Great post. You stole much of my thunder.
I really felt as if I was confronted by a set of stereotypical strawmen regarding realism that I have not seen since the 1990s. It reminded me of the tired old trope of liberalism as being hopelessly naive and impractical, as if scholarship has not moved beyond the classic idealism of the Kellog-Briand Pact.
It seemed a bit sloppy to presume that being a realist means one “sides” with Russia”. While I am very sympathetic to some of Mearsheimer’s views regarding the Ukrainian issue and NATO expansion, I must confess that I also see some legitimate grounds for arguing that Russia frequently behaves as an aggressive geopolitical opportunist not only in this case but in general. There is more to realism than John Mearsheimer and his supporters.
Further, calling NATO a paper tiger has another problem: It seems to ignore how, from a from a Russia perspective it may not be NATO as a regional institution but NATO as an alliance associated with the United States, most certainly makes it a tiger that can roar.
My jaw about hit the floor when he claimed that Russia did not have any interests in the Ukraine in material terms. Now he may have a case, but when you make a frankly extraordinary claim such as that, you have to defend it.
We may differ a bit on this in terms of how far I go with it, but I’d also like to make mention of something I find to be a false dichotomy in Motyl’s work. For one, I think many realists have opened up to ideas more than some scholars allow. Neoclassical realists such as Colin Dueck, for example, have been willing to integrate ideational factors such as strategic culture in their analyses, or build on Schweller’s work on security-seeking vs. power-maximizing states. And even some scholars such as Samuel Barkin have attempted to bring realism and constructivism together. Indeed, one can go back to Stephen Krasner who argued that great or hegemonic powers such as as the United States can make very broad and deeply ideological interpretations of what constitutes their national interests. When combined with work on terrorism such as Pape’s The Strategic Logic of Suicide Bombing, there are realists or scholars who find realism useful who have moved away from treating the state as a simple black box in a stereotypical Waltzian neorealist game of billiards as Motyl appears to infer.

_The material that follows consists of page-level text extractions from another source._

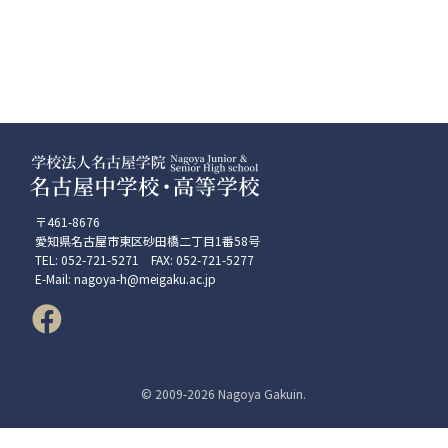
〒461-8676
愛知県名古屋市東区砂田橋二丁目1番58号
TEL: 052-721-5271 FAX: 052-721-5277
E-Mail: nagoya-h@meigaku.ac.jp
© 2009-
2026 Nagoya Gakuin.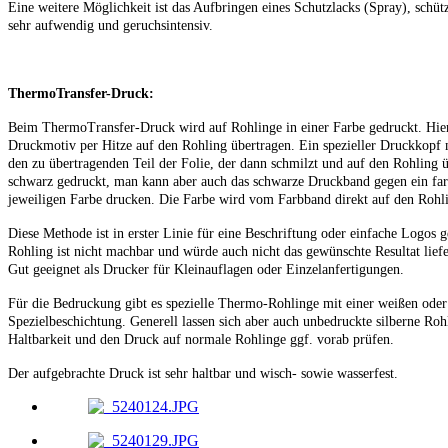
Eine weitere Möglichkeit ist das Aufbringen eines Schutzlacks (Spray), schützt
sehr aufwendig und geruchsintensiv.
ThermoTransfer-Druck:
Beim ThermoTransfer-Druck wird auf Rohlinge in einer Farbe gedruckt. Hie
Druckmotiv per Hitze auf den Rohling übertragen. Ein spezieller Druckkopf 
den zu übertragenden Teil der Folie, der dann schmilzt und auf den Rohling ü
schwarz gedruckt, man kann aber auch das schwarze Druckband gegen ein far
jeweiligen Farbe drucken. Die Farbe wird vom Farbband direkt auf den Rohli
Diese Methode ist in erster Linie für eine Beschriftung oder einfache Logos g
Rohling ist nicht machbar und würde auch nicht das gewünschte Resultat liefe
Gut geeignet als Drucker für Kleinauflagen oder Einzelanfertigungen.
Für die Bedruckung gibt es spezielle Thermo-Rohlinge mit einer weißen oder
Spezielbeschichtung. Generell lassen sich aber auch unbedruckte silberne Roh
Haltbarkeit und den Druck auf normale Rohlinge ggf. vorab prüfen.
Der aufgebrachte Druck ist sehr haltbar und wisch- sowie wasserfest.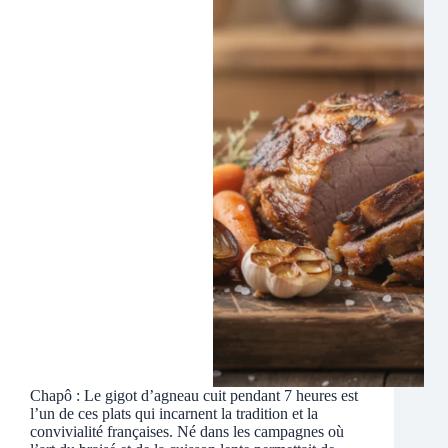
Chapô : Le gigot d’agneau cuit pendant 7 heures est
l’un de ces plats qui incarnent la tradition et la
convivialité françaises. Né dans les campagnes où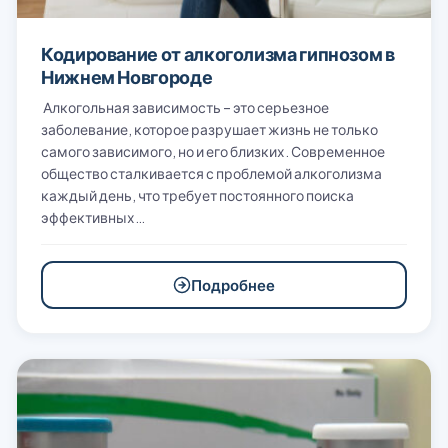
Кодирование от алкоголизма гипнозом в
Нижнем Новгороде
Алкогольная зависимость – это серьезное
заболевание, которое разрушает жизнь не только
самого зависимого, но и его близких. Современное
общество сталкивается с проблемой алкоголизма
каждый день, что требует постоянного поиска
эффективных…
Подробнее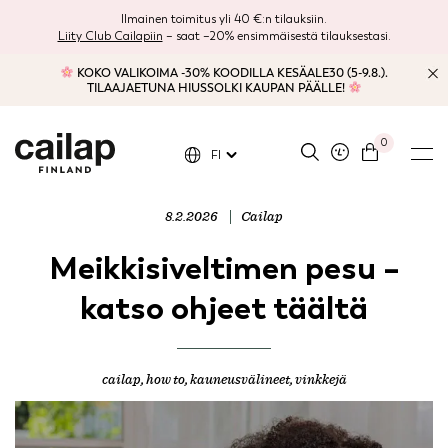
Ilmainen toimitus yli 40 €:n tilauksiin.
Liity Club Cailapiin
– saat –20% ensimmäisestä tilauksestasi.
KOKO VALIKOIMA -30% KOODILLA KESÄALE30 (5-9.8.).
TILAAJAETUNA HIUSSOLKI KAUPAN PÄÄLLE!
0
FI
8.2.2026
Cailap
Meikkisiveltimen pesu –
katso ohjeet täältä
cailap
,
how to
,
kauneusvälineet
,
vinkkejä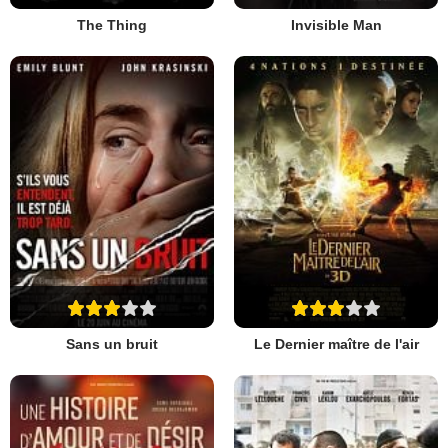
The Thing
Invisible Man
Sans un bruit
Le Dernier maître de l'air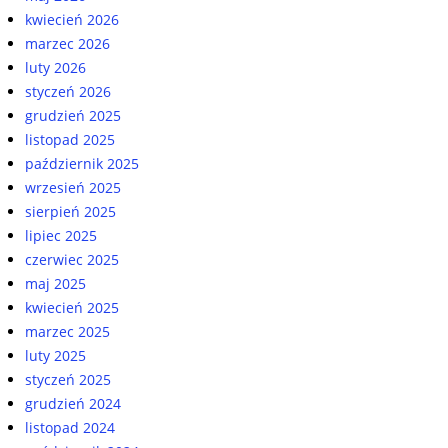
kwiecień 2026
marzec 2026
luty 2026
styczeń 2026
grudzień 2025
listopad 2025
październik 2025
wrzesień 2025
sierpień 2025
lipiec 2025
czerwiec 2025
maj 2025
kwiecień 2025
marzec 2025
luty 2025
styczeń 2025
grudzień 2024
listopad 2024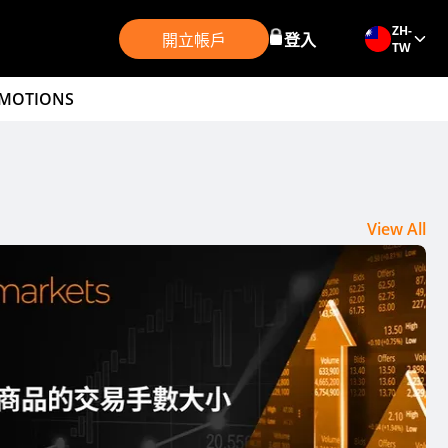
ZH-
開立帳戶
登入
TW
MOTIONS
View All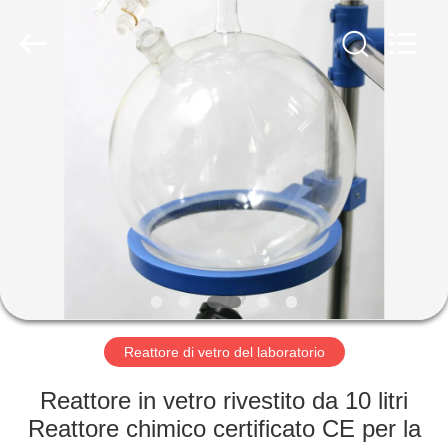
2026
Nantong
Sanjing
Chemglass
Co.,Ltd.
All
Rights
Reserved.
CASA
PRODOTTI
CIRCA
NOI
GIRO
DELLA
Reattore di vetro del laboratorio
FABBRICA
Reattore in vetro rivestito da 10 litri
Reattore chimico certificato CE per la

This works both ways; some liberal constructivists have not been shy about integrating material power factors, geopolitical calculation, and the like into their assessments. Nor should they if they find it to be an enriching and intellectually illuminating experience.
As a member of the English School, which I feel draws upon elements of both realism and liberalism in terms of international anarchy and international society (where both Hedley Bull and Colin Gray can find some level of agreement) what do you make of my last set of observations.
Anyway, thank you for your observations; I enjoyed reading them quite a bit.